Corless's departure was said by the club to have been by mutual consent. His status as an outsider was deemed to be essential when he was appointed but has become an impossible burden at this most parochial of senior clubs when success did not follow.

Corless was capped as a centre when playing for Moseley and went on to be the Rugby Football Union's Midlands divisional technical officer before five years as coaching director of Northampton. Many - including Gloucester - have tried, but few have succeeded in replicating his pioneering achievements at Franklin's Gardens.

There, Corless was the first of his kind. Northampton were promoted to the First Division, reached the Cup final and became one of England's leading sides, a process that has not been maintained since his departure.

Gloucester's chairman, the former England lock Alan Brinn, said yesterday that for now no successor was being sought.
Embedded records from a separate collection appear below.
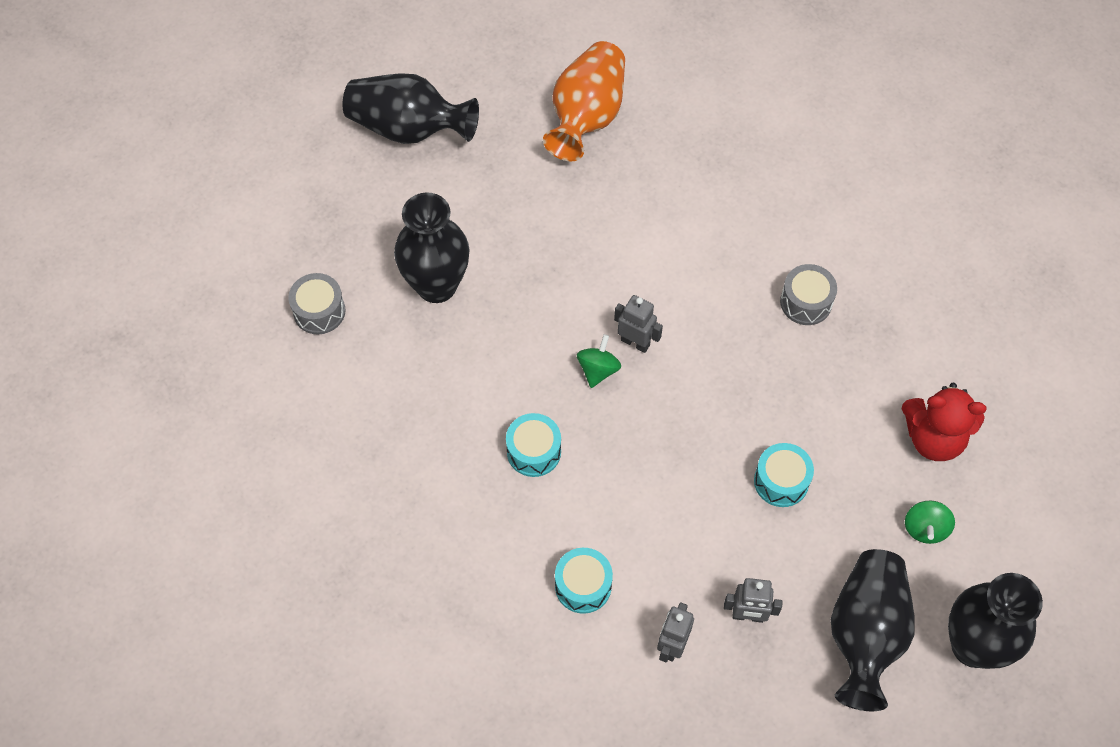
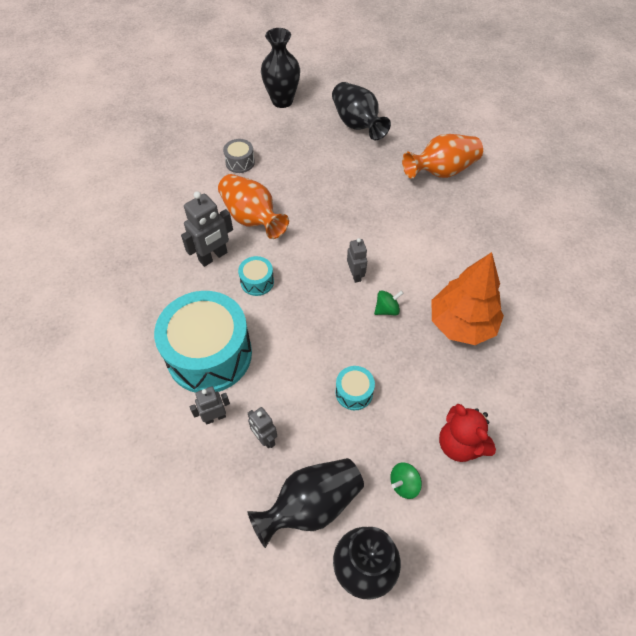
camera: 45 degrees right, 5 degrees down
(429, 375) = (252, 218): none -> orange vase
(436, 285) = (297, 187): black vase -> black vase (282, 101)
(443, 468) = (213, 257): none -> grey robot
(583, 586) = (209, 354): turquoise drum -> turquoise drum, size x2.35
(598, 370) = (325, 272): green spinning top -> green spinning top (387, 309)
(806, 302) = (461, 324): grey drum -> orange tree

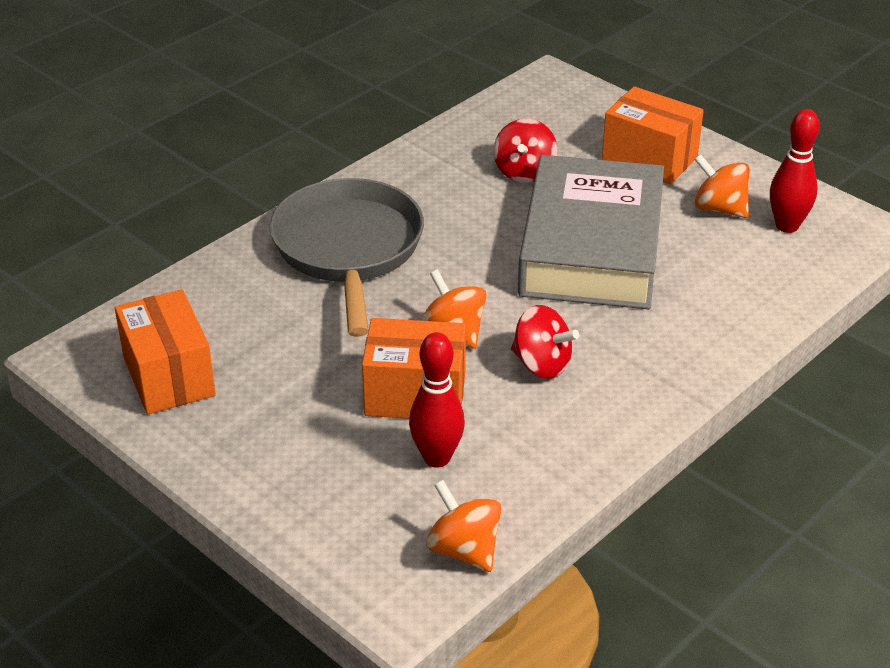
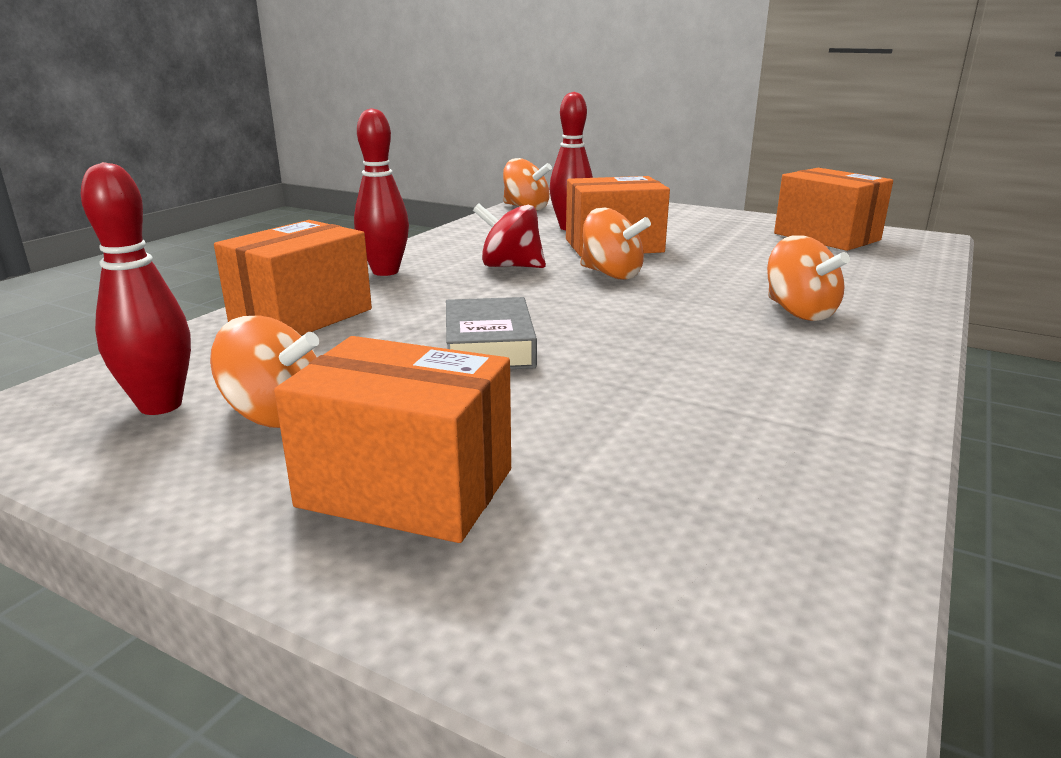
camera: 165 degrees right, 15 degrees down
(348, 250) = (799, 312): grey pan -> orange spinning top
(524, 172) = (650, 427): red spinning top -> none
(591, 248) = (489, 346): grey book -> grey book, size x0.45
(664, 374) = (385, 271): none -> red bowling pin
(728, 307) = (301, 316): none -> orange box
But if it did happen, an insider such as the ex-Gloucester coach Keith Richardson, now coaching Harlequins, would stand a much better chance.

Corless is not the first such casualty - Colin McFadyean lasted less than a season in a similar post at Bristol - and his departure is evidence that paid managerial appointments are no less precarious than in other footballing codes.

In the meantime, Gloucester have appointed the team secretary, Mike Nicholls - a former club captain and hooker - as their chairman of selectors until at least the end of this season.